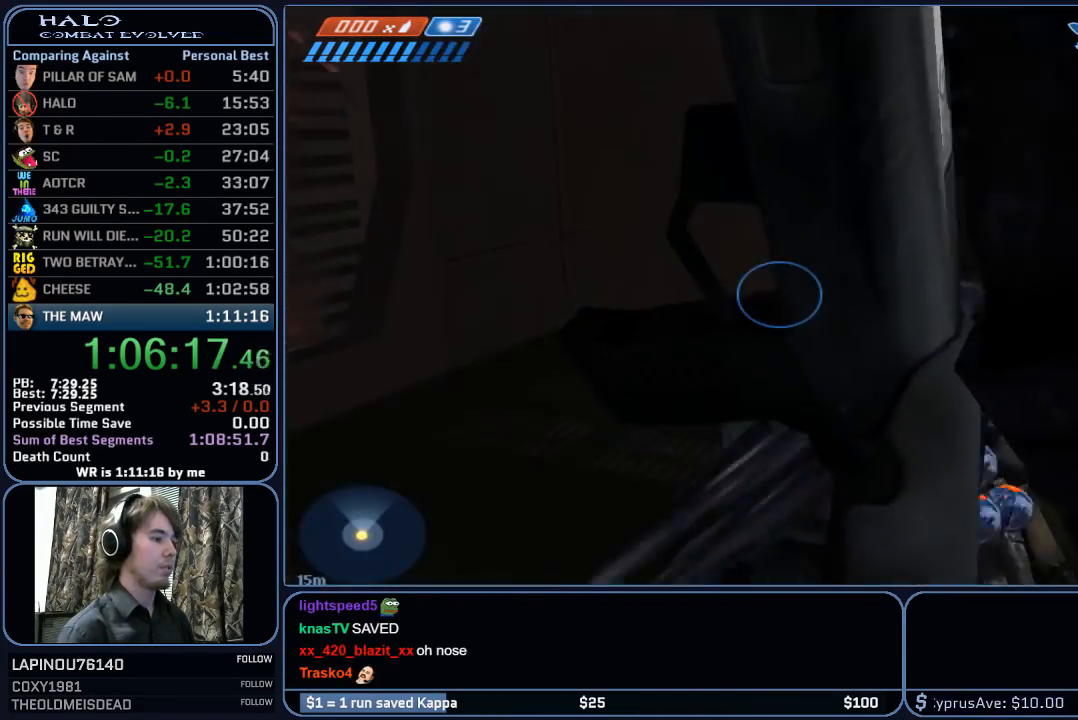
{"keys": ["d", "w"], "mouse": [], "mouse_move": "left", "events": [[33, "d", "down"], [117, "space", "up"], [217, "w", "up"], [317, "d", "up"], [350, "w", "down"], [400, "d", "down"]]}
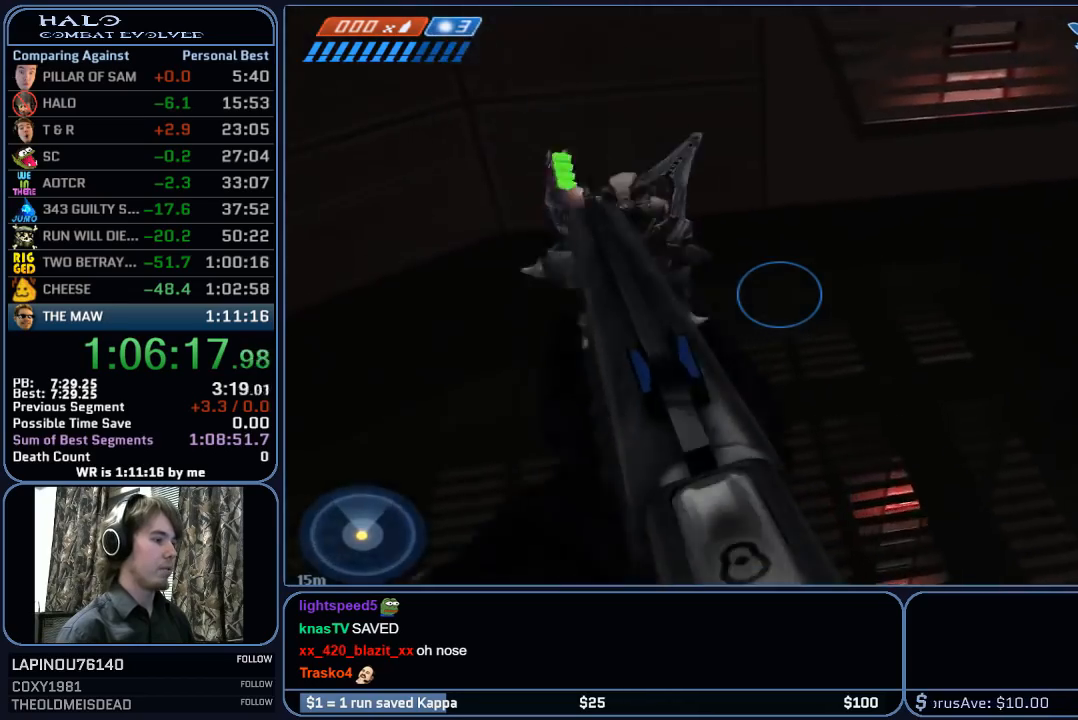
{"keys": ["d", "w"], "mouse": [], "mouse_move": "up-left", "events": []}
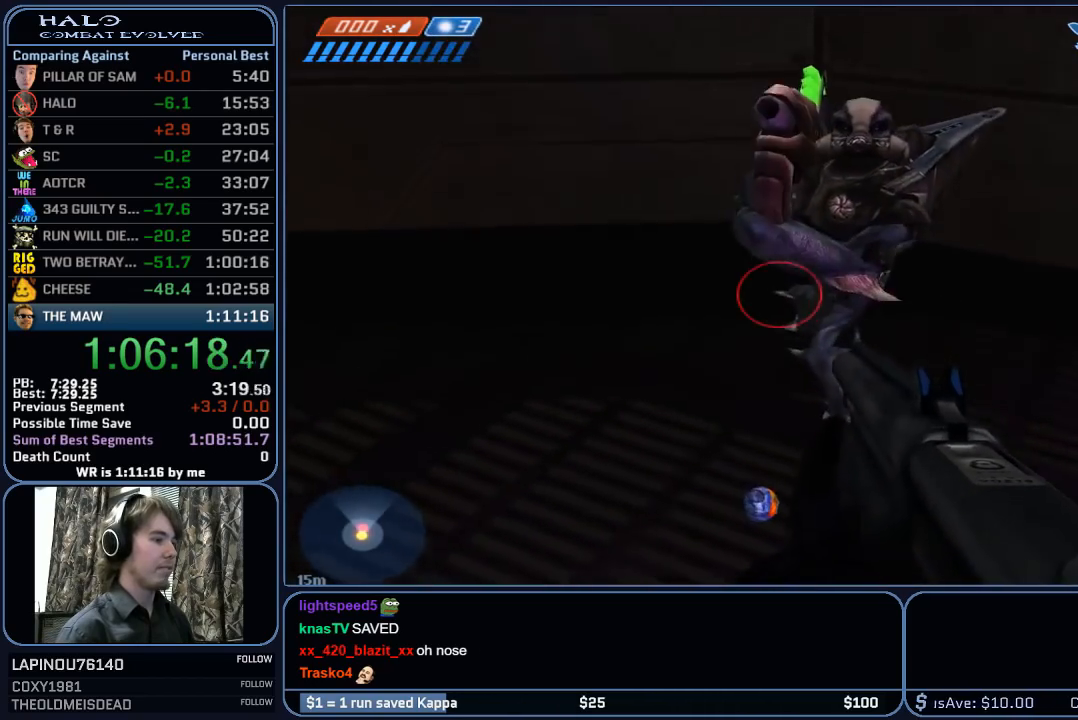
{"keys": ["d", "s"], "mouse": [], "mouse_move": "left", "events": [[100, "w", "up"], [383, "s", "down"]]}
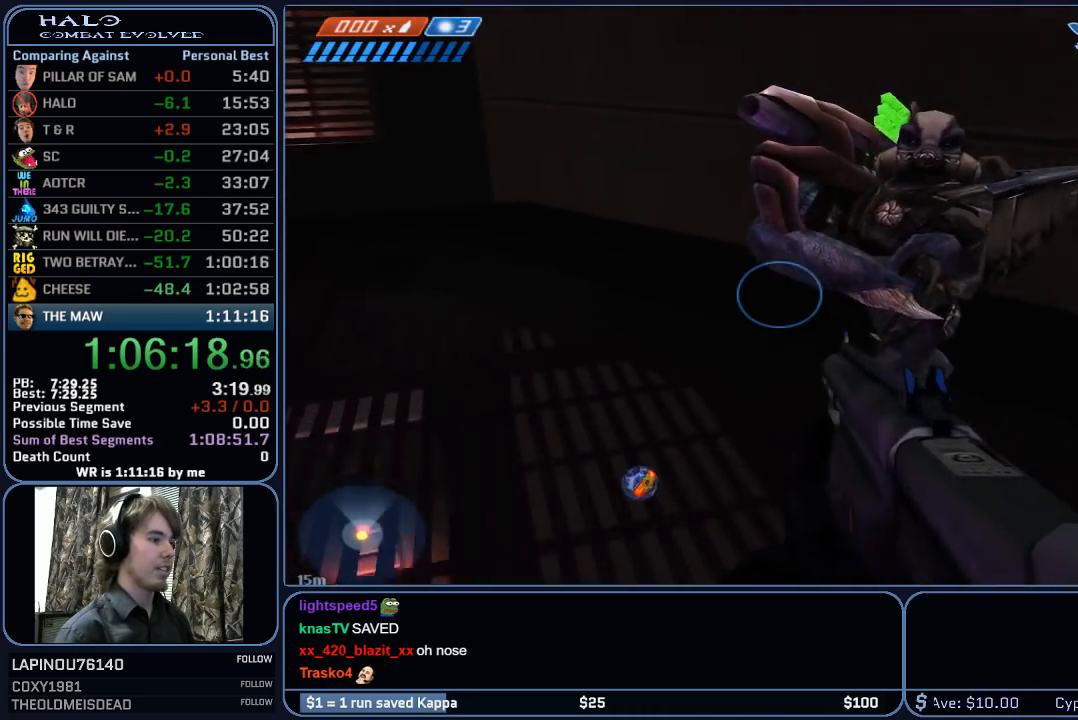
{"keys": ["d"], "mouse": [], "mouse_move": "up-right", "events": [[33, "d", "up"], [350, "d", "down"], [350, "s", "up"]]}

▶ Your instructions: Every line above should be repeated exactly; pictures stay out of the copy.

▶ Response to this exercise:
{"keys": ["d", "w"], "mouse": [], "mouse_move": "left", "events": [[33, "d", "down"], [117, "space", "up"], [217, "w", "up"], [317, "d", "up"], [350, "w", "down"], [400, "d", "down"]]}
{"keys": ["d", "w"], "mouse": [], "mouse_move": "up-left", "events": []}
{"keys": ["d", "s"], "mouse": [], "mouse_move": "left", "events": [[100, "w", "up"], [383, "s", "down"]]}
{"keys": ["d"], "mouse": [], "mouse_move": "up-right", "events": [[33, "d", "up"], [350, "d", "down"], [350, "s", "up"]]}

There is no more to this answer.